映画館のスクリーンで歌舞伎を見る。考えてみればあってもおかしくないものだが、これまでには一度もそういう経験をしていない。先日、そのような上映がこの町にやってきた。都市の中心に位置する映画館でとり行われ、それも歌舞ものと人情ものの二部構成で、二つとも堪能させてもらった。

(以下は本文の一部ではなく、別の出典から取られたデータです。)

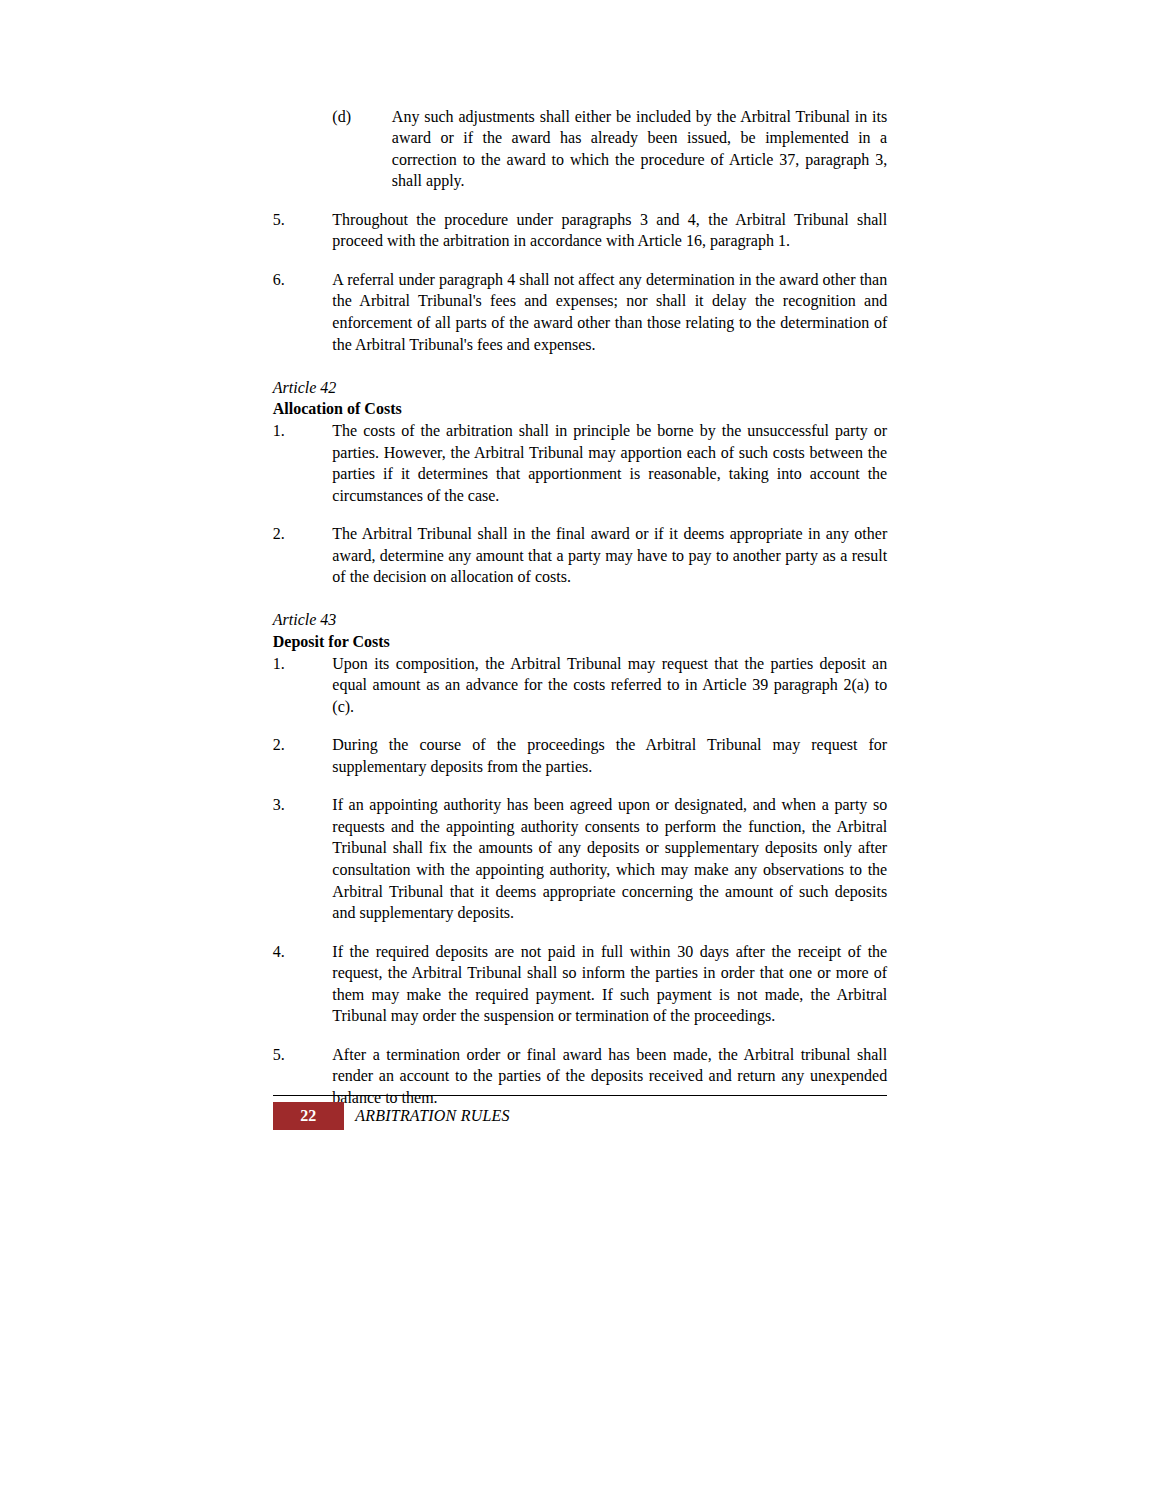(d)
Any such adjustments shall either be included by the Arbitral Tribunal in its award or if the award has already been issued, be implemented in a correction to the award to which the procedure of Article 37, paragraph 3, shall apply.
5.
Throughout the procedure under paragraphs 3 and 4, the Arbitral Tribunal shall proceed with the arbitration in accordance with Article 16, paragraph 1.
6.
A referral under paragraph 4 shall not affect any determination in the award other than the Arbitral Tribunal's fees and expenses; nor shall it delay the recognition and enforcement of all parts of the award other than those relating to the determination of the Arbitral Tribunal's fees and expenses.
Article 42
Allocation of Costs
1.
The costs of the arbitration shall in principle be borne by the unsuccessful party or parties. However, the Arbitral Tribunal may apportion each of such costs between the parties if it determines that apportionment is reasonable, taking into account the circumstances of the case.
2.
The Arbitral Tribunal shall in the final award or if it deems appropriate in any other award, determine any amount that a party may have to pay to another party as a result of the decision on allocation of costs.
Article 43
Deposit for Costs
1.
Upon its composition, the Arbitral Tribunal may request that the parties deposit an equal amount as an advance for the costs referred to in Article 39 paragraph 2(a) to (c).
2.
During the course of the proceedings the Arbitral Tribunal may request for supplementary deposits from the parties.
3.
If an appointing authority has been agreed upon or designated, and when a party so requests and the appointing authority consents to perform the function, the Arbitral Tribunal shall fix the amounts of any deposits or supplementary deposits only after consultation with the appointing authority, which may make any observations to the Arbitral Tribunal that it deems appropriate concerning the amount of such deposits and supplementary deposits.
4.
If the required deposits are not paid in full within 30 days after the receipt of the request, the Arbitral Tribunal shall so inform the parties in order that one or more of them may make the required payment. If such payment is not made, the Arbitral Tribunal may order the suspension or termination of the proceedings.
5.
After a termination order or final award has been made, the Arbitral tribunal shall render an account to the parties of the deposits received and return any unexpended balance to them.
22 ARBITRATION RULES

舞台で行われるものをスクリーンで見ておこうと決めてしまえば、あとは意外と楽しいことがいっぱい付いてくる。実際に舞台を前にして座っていてもけっして充分に吸収できない細部まで、じっくり、ゆったり、思う存分に見つめることが出来る。そのようにして、新たに気付かされることはいくらでもあった。一例をあげてみれば、女方の手だ。歌舞伎の舞台では、女方の演技は、考えようによればまるで人間の奇跡に近い。端正な顔立ちと上品な仕草によって表現された女性の姿は、大きなスクリーンに映しだされていても、まったくカメラ負けはしない。一方で20151107は、髪の毛も化粧も大きくクローズアップされてはっきりと伝えられているなか、個人的には、女方の手が視覚的にどうしても気になる。顔や姿があまりにも美しいだけに、その手が、役者のほんとうの性別を頑固に訴えているように思えてならない。あるいは、長い歌舞伎の伝統においても、手の表現までとくべつに工夫をしていない、ということだろうか。

映画になった歌舞伎は、「シネマ歌舞伎」とのブランドネームを用いている。しかも、作品によっては、過剰なカメラアングルを用いたりはしないが、トップクラスの監督の名前を前面におし出している。古典芸能としての歌舞伎を広めたり記録したりするには、素晴らしいアプローチなのだ。もうすこし多く作られるべきだろう。